This is the most fairy-scented time of the whole year. “The wood-bine spices are wafted abroad,” indeed. The willows perfume the lanes with their intoxicating sweetness; and there is a cool pure dawn-like fragrance everywhere, from the countless millions of opening leaves, steeped every night with dew.
Last week we saw the first swallows. There they skimmed and flew, as if they had never gone to other skies at all. Their flight is so effortless, they seem to pour and stream down unseen cataracts of air. To-day chimney-swallows came, and we watched their endless rippling and circling. They sailed and wheeled, in little companies or singly, now twittering and now silent, and from now on all summer the sky will never be empty of their beautiful activities.
May 26.
At last the woods are like a garden of delicate flowers, clothing the hills as far as eye can see with colors of sunrise. The red-oaks are gold color, with strong brown stems; ash and lindens are golden green; maples soft copper and bronze, or deep flesh-color.

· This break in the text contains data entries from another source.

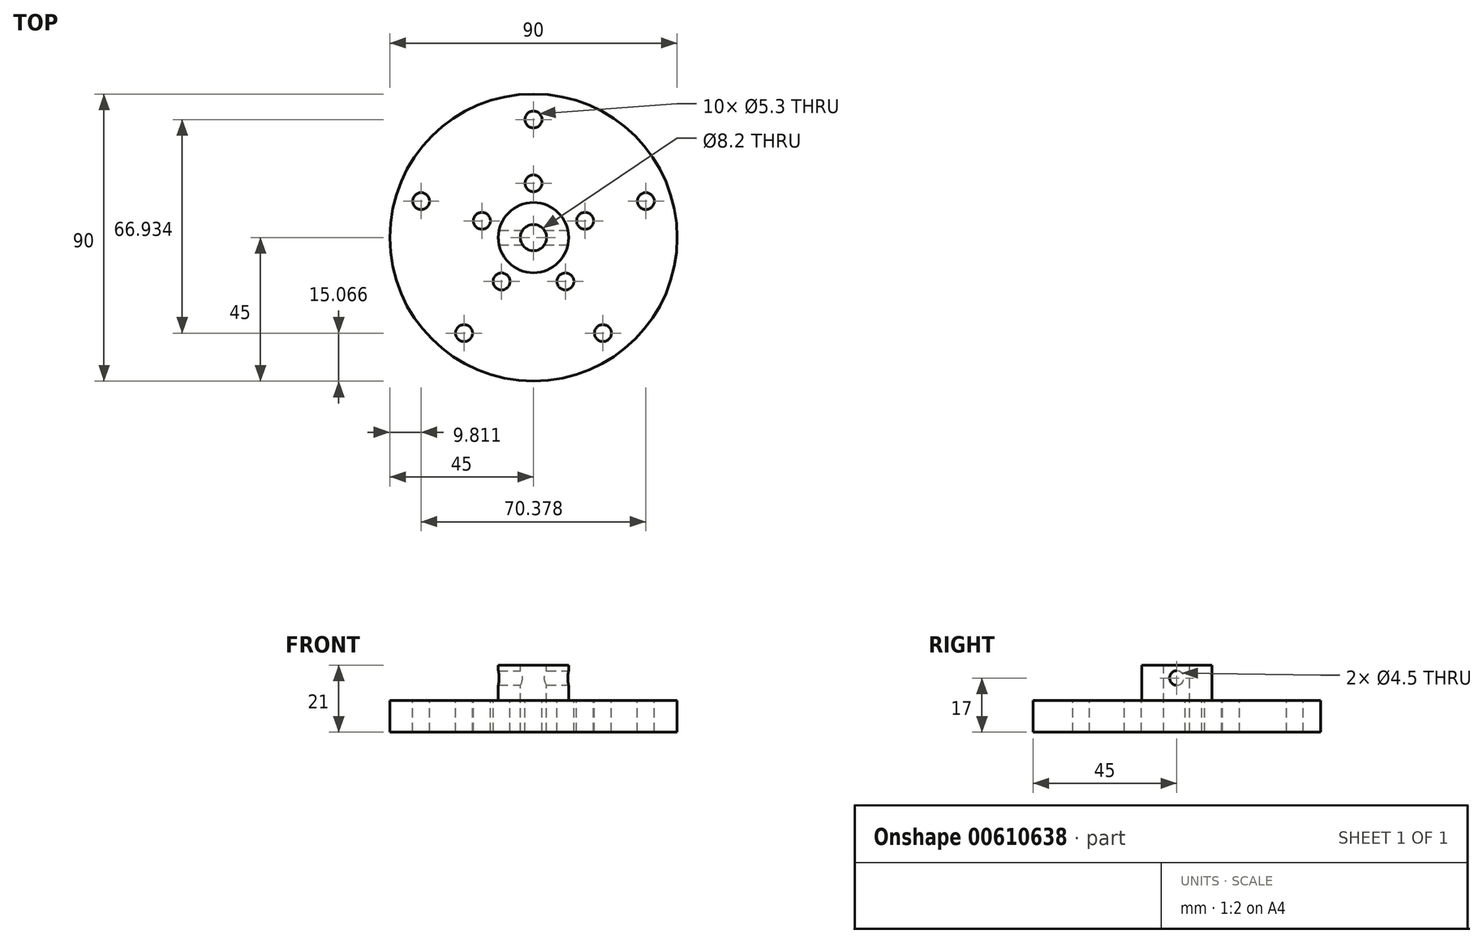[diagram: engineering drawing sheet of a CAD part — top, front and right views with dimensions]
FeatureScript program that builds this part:
annotation { "Feature Type Name" : "Feature", "Feature Type Description" : "" }
export const myFeature = defineFeature(function(context is Context, id is Id, definition is map)
    precondition{}
    {
        {
            var Q0;
            Q0=qCreatedBy(makeId("Top.planeOp"),FACE);
            var sketch = newSketch(context, id + "F0", { "sketchPlane" : qUnion([Q0])});
            skCircle(sketch, "E0", {"center": v(0, 0) * mm, "radius": 45 * mm});
            skSolve(sketch);
        }
        {
            var Q0;
            Q0=makeQuery(id+"F0.imprint","IMPRINT",FACE,{"disambiguationData":[TD([[makeQuery(id+"F0.imprint","IMPRINT",EDGE,{"derivedFrom":sQuery(id+"F0.wireOp",EDGE,"E0")}),1.0]])]});
            extrude(context, id + "F1", {"entities" : qUnion([Q0]), "depth" : 10 * mm, "offsetDistance" : 25 * mm});
        }
        {
            var Q0;
            Q0=makeQuery(id+"F1.opExtrude","CAP_FACE",FACE,{"disambiguationData":[OSD([sQuery(id+"F0.wireOp",EDGE,"E0")])],"isStart":false});
            var sketch = newSketch(context, id + "F2", { "sketchPlane" : qUnion([Q0])});
            skCircle(sketch, "E1", {"center": v(0, 0) * mm, "radius": 11 * mm});
            skSolve(sketch);
        }
        {
            var Q0;
            Q0=makeQuery(id+"F2.imprint","IMPRINT",FACE,{"disambiguationData":[TD([[makeQuery(id+"F2.imprint","IMPRINT",EDGE,{"derivedFrom":sQuery(id+"F2.wireOp",EDGE,"E1")}),1.0]])]});
            extrude(context, id + "F3", {"entities" : qUnion([Q0]), "operationType" : NewBodyOperationType.ADD, "depth" : 11 * mm, "offsetDistance" : 25 * mm});
        }
        {
            var Q0;
            Q0=makeQuery(id+"F3.opExtrude","CAP_FACE",FACE,{"disambiguationData":[OSD([sQuery(id+"F2.wireOp",EDGE,"E1")])],"isStart":false});
            var sketch = newSketch(context, id + "F4", { "sketchPlane" : qUnion([Q0])});
            skPoint(sketch, "E2", {"position": v(0, 0) * mm});
            skSolve(sketch);
        }
        {
            var Q0;
            Q0=sQuery(id+"F4.wireOp",VERTEX,"E2");
            var Q1;
            Q1=makeQuery(id+"F1.opExtrude","SWEPT_BODY",BODY,{"disambiguationData":[OSD([sQuery(id+"F0.wireOp",EDGE,"E0")])]});
            hole(context, id + "F5", {"style" : HoleStyle.SIMPLE, "endStyle" : HoleEndStyle.THROUGH, "holeDiameter" : 8.2 * mm, "majorDiameter" : 5 * mm, "tappedDepth" : 12 * mm, "tapClearance" : 3, "locations" : qUnion([Q0]), "scope" : qUnion([Q1])});
        }
        {
            var Q0;
            Q0=makeQuery(id+"F1.opExtrude","CAP_FACE",FACE,{"disambiguationData":[OSD([sQuery(id+"F0.wireOp",EDGE,"E0")])],"isStart":false});
            var sketch = newSketch(context, id + "F6", { "sketchPlane" : qUnion([Q0])});
            skPoint(sketch, "E3", {"position": v(0, 17) * mm});
            skPoint(sketch, "E4.1.0", {"position": v(-16.17, 5.25) * mm});
            skPoint(sketch, "E4.2.0", {"position": v(-10, -13.75) * mm});
            skPoint(sketch, "E4.3.0", {"position": v(10, -13.75) * mm});
            skPoint(sketch, "E4.4.0", {"position": v(16.17, 5.25) * mm});
            skPoint(sketch, "E4.center", {"position": v(0, 0) * mm});
            skPoint(sketch, "E5", {"position": v(0, 37) * mm});
            skPoint(sketch, "E6.1.0", {"position": v(-35.19, 11.43) * mm});
            skPoint(sketch, "E6.2.0", {"position": v(-21.75, -29.93) * mm});
            skPoint(sketch, "E6.3.0", {"position": v(21.75, -29.93) * mm});
            skPoint(sketch, "E6.4.0", {"position": v(35.19, 11.43) * mm});
            skSolve(sketch);
        }
        {
            var Q0;
            Q0=sQuery(id+"F6.wireOp",VERTEX,"E3");
            var Q1;
            Q1=sQuery(id+"F6.wireOp",VERTEX,"E4.5.0");
            var Q2;
            Q2=sQuery(id+"F6.wireOp",VERTEX,"E4.4.0");
            var Q3;
            Q3=sQuery(id+"F6.wireOp",VERTEX,"E4.3.0");
            var Q4;
            Q4=sQuery(id+"F6.wireOp",VERTEX,"E4.2.0");
            var Q5;
            Q5=sQuery(id+"F6.wireOp",VERTEX,"E4.1.0");
            var Q6;
            Q6=sQuery(id+"F6.wireOp",VERTEX,"E6.4.0");
            var Q7;
            Q7=sQuery(id+"F6.wireOp",VERTEX,"E6.3.0");
            var Q8;
            Q8=sQuery(id+"F6.wireOp",VERTEX,"E6.2.0");
            var Q9;
            Q9=sQuery(id+"F6.wireOp",VERTEX,"E6.1.0");
            var Q10;
            Q10=sQuery(id+"F6.wireOp",VERTEX,"E5");
            var Q11;
            Q11=makeQuery(id+"F1.opExtrude","SWEPT_BODY",BODY,{"disambiguationData":[OSD([sQuery(id+"F0.wireOp",EDGE,"E0")])]});
            hole(context, id + "F7", {"style" : HoleStyle.SIMPLE, "endStyle" : HoleEndStyle.THROUGH, "holeDiameter" : 5.3 * mm, "majorDiameter" : 5 * mm, "tappedDepth" : 12 * mm, "tapClearance" : 3, "locations" : qUnion([Q0, Q1, Q2, Q3, Q4, Q5, Q6, Q7, Q8, Q9, Q10]), "scope" : qUnion([Q11])});
        }
        {
            var Q0;
            Q0=qCreatedBy(makeId("Right.planeOp"),FACE);
            var sketch = newSketch(context, id + "F8", { "sketchPlane" : qUnion([Q0])});
            skCircle(sketch, "E7", {"center": v(0, 17) * mm, "radius": 2.25 * mm});
            skSolve(sketch);
        }
        {
            var Q0;
            Q0=qSketchRegion(id+"F8",true);
            extrude(context, id + "F9", {"entities" : qUnion([Q0]), "operationType" : NewBodyOperationType.REMOVE, "endBound" : BoundingType.SYMMETRIC, "oppositeDirection" : true, "depth" : 100 * mm, "offsetDistance" : 25 * mm});
        }
    });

The flower-like delicacy of leafing out is wonderfully prolonged. The willows come first, then elms, in brown flower, then quaking-asps and birches, and then maples. Later, lindens and ash-trees catch the light, and the ash leaves (which grow far apart, and in bunches, with the flower-buds) are indeed like just-alighted butterflies. The small leaves are so bright that even in the rain they shine as if a shaft of sunlight from some unseen break in the clouds were lighting the woods.
Now long shining leaf buds show among the elm flowers and on the beeches. The later poplars are cream-white and as downy as velvet. A wood of maples and poplars is almost a pink-and-white wood; shell-pink, and palest, most silvery-and-creamy gray.
The tall gold-colored red-oaks make masses of strong color; and later, when we think the shimmering of the fairy rainbow is fading, the white oaks come out in a mist of pale carnation—pink and gray and cream.
In June, after all the hardwoods have merged into uniform light green, firs and spruces become jeweled at every point with tips of light, the new growth for the year. Red pines and white pines are set all over with candelabra of lighter green, until high on the tops of the seeding white pines little clusters of finger-slender pale green cones begin to show.
By this time the forest-flowers have faded through the woods. The brighter colors of the field-flowers are gay along the roadsides and over meadows and pastures, and with them Summer has come.